* [EXERCISE DETAILS]: Please find the lines in the entries below that contain the word "target", and copy each one.

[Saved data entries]
####################

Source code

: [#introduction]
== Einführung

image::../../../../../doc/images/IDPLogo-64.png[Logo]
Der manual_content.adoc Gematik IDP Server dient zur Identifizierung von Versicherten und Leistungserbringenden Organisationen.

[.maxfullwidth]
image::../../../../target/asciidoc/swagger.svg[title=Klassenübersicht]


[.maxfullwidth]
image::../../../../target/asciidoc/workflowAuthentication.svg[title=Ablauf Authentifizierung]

####################

* [SOLUTION FOR THIS TASK]:
image::../../../../target/asciidoc/swagger.svg[title=Klassenübersicht]
image::../../../../target/asciidoc/workflowAuthentication.svg[title=Ablauf Authentifizierung]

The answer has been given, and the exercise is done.